Ainsi, pour les uns, le temps (long) est une arme permettant d’installer – d’imposer ? – l’évidence de leur candidature. Tandis que pour les autres, le temps reste encore la meilleure arme face à ce qui apparaît comme une impasse. Contesté de toutes parts, François Hollande est convaincu que le temps travaille pour lui, en permettant d’atténuer les conséquences de ses récentes erreurs de communication, de capitaliser sur l’amélioration du marché de l’emploi et surtout de laisser ses concurrents, déclarés ou pas, s’user face à un édredon pour accréditer l’idée qu’il est la seule solution crédible, fut-elle par défaut.
Face à eux, deux personnalités ont choisi des voies differentes.
D’abord Marine Le Pen, à la fois candidate permanente et candidate fantôme. Depuis le choix du FN de la soutenir en mai 2011, Marine Le Pen ne s’est jamais défait de ses habits de candidate à la présidentielle. Toute son action est entièrement tournée vers cette échéance. Qui se souvient de sa déclaration sur le plateau de TF1 en février 2016 ? Simple formalité pour celle qui, pourtant, se fait de plus en plus discrète à mesure que la campagne se fait bruyante. Le temps, pour Marine Le Pen, n’est pas un sujet. Tout au plus lui faut-elle être patiente dans un contexte où les polémiques et les échecs de la droite et de la gauche rendent inéluctable, à en croire les sondages, sa présence au second tour. Et si ça ne marche pas cette fois-ci, elle conservera ses habits de candidate éternelle pour la campagne suivante… Après tout, elle a le temps pour elle.
Un autre, quant à lui, a longtemps mené campagne tous azimuts sans pour autant être candidat.
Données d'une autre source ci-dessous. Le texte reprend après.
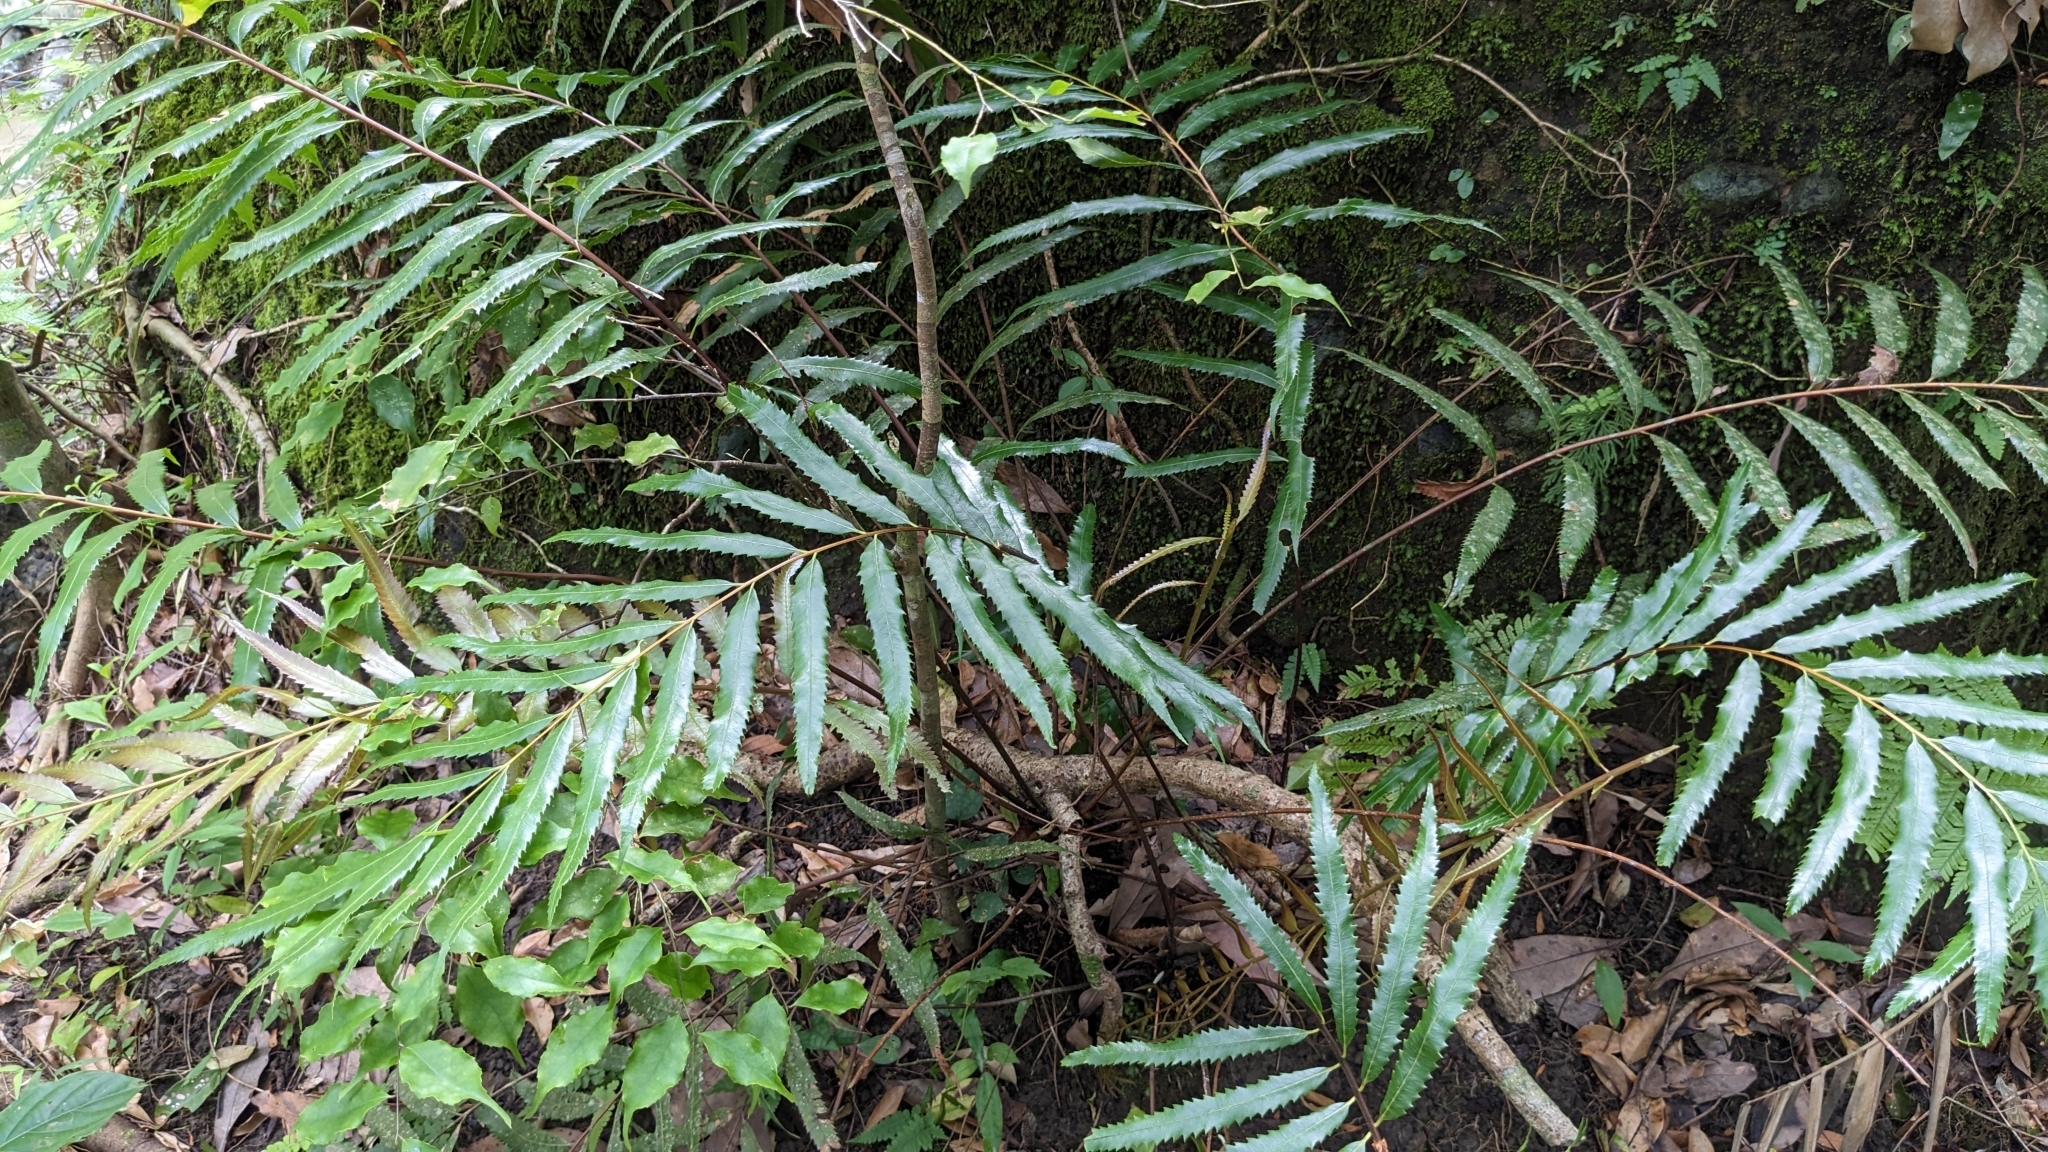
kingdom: Plantae
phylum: Tracheophyta
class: Polypodiopsida
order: Osmundales
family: Osmundaceae
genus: Plenasium
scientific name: Plenasium banksiifolium
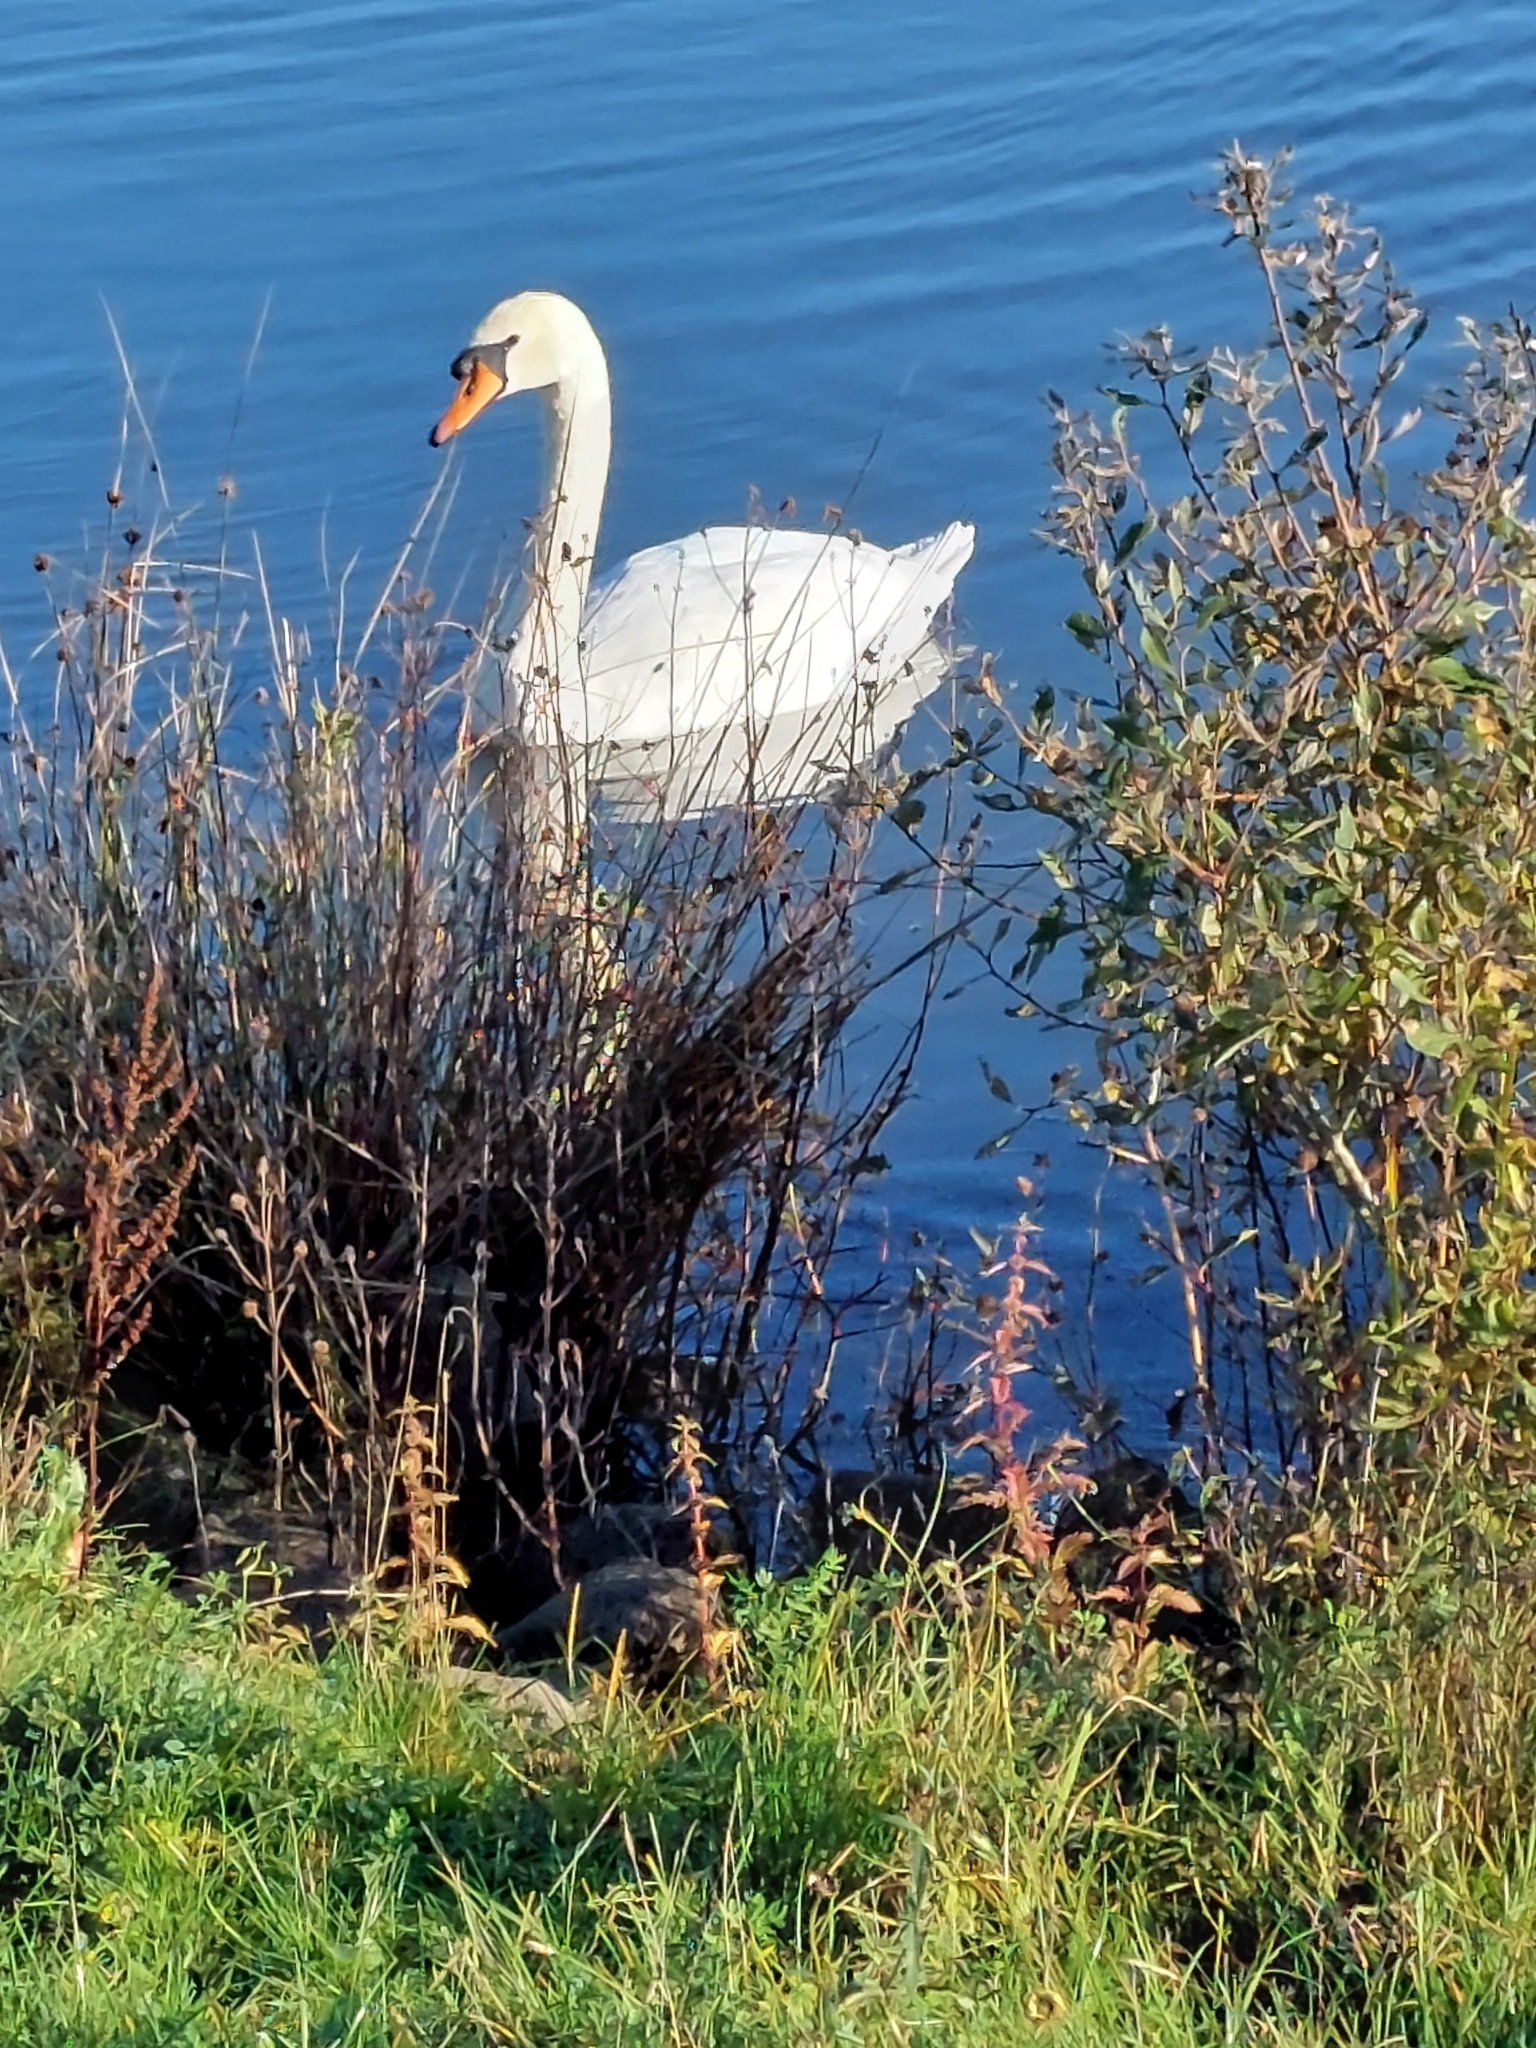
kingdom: Animalia
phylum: Chordata
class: Aves
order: Anseriformes
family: Anatidae
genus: Cygnus
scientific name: Cygnus olor
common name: Mute swan
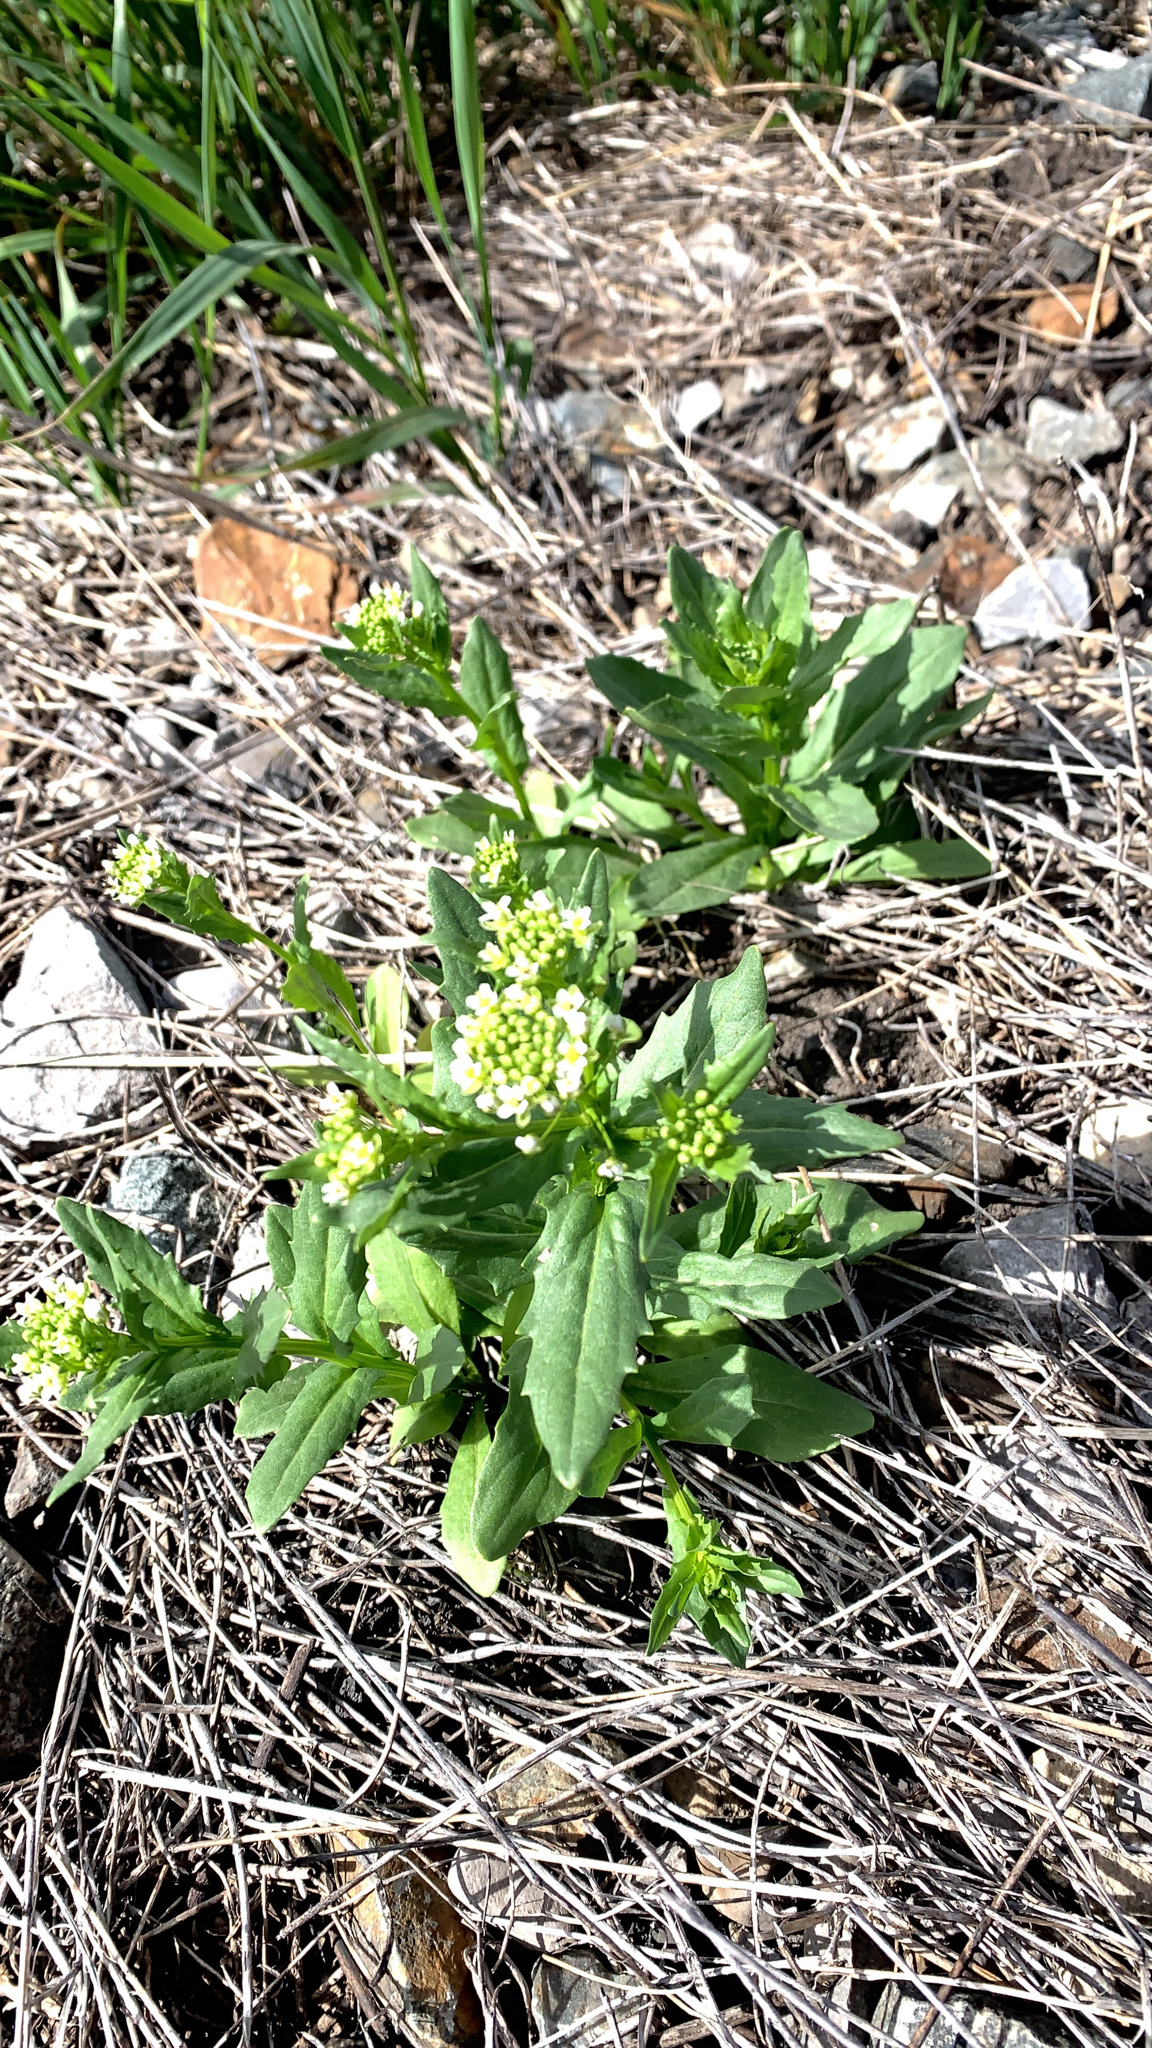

Emmanuel Macron est-il celui qui fait mentir toutes les règles de bonne conduite de la vie politique ? L’ancien ministre de l’Economie, inconnu du grand public il y a encore deux ans, jamais élu, au passé peu porteur de banquier chez Rothschild dans un pays qui honnit la finance, devance dans les sondages non seulement le président de la République sortant, mais aussi tous ceux qui pourraient prétendre, à gauche, prendre sa relève. Objet médiatique et OVNI politique, Emmanuel Macron défie les lois du temps, en créant en six mois seulement un mouvement politique de 92 000 adhérents revendiqués, désignant des centaines de cadres sur l’ensemble du territoire, lançant une grande opération de porte-à-porte, tenant des meetings bondés… n’en jetez plus ! Mais alors que le temps ne semblait pas avoir de prise sur lui, il a été rattrapé par celles et ceux qui le pressaient d’accélérer, encore , et d’officialiser sa candidature au plus vite. Et le voilà qui l’annonce en choisissant la veille du dernier débat de la primaire de droite et du centre et le jour de la COP22 dont François Hollande espérait profiter pour affirmer sa stature de président et capitaliser sur un de ses grands succès, l’Accord de Paris sur le climat. La manière dont il avait « saboté » la rentrée internationale de François Hollande en septembre dernier par l’annonce de sa démission témoignait déjà de sa capacité à jouer du temps médiatique. Emmanuel Macron serait-il le nouveau stratège du temps ou à tout le moins son maître tacticien ?
A six mois de l’élection présidentielle, tout peut encore bouger et il est trop tôt pour décerner le prix de la gestion du temps. Mais nous aurons un premier élément de réponse le 20 novembre et surtout le 27 avec les résultats de la primaire ! Donnons-nous donc du temps au temps, comme aimait dire François Mitterrand, avant de conclure.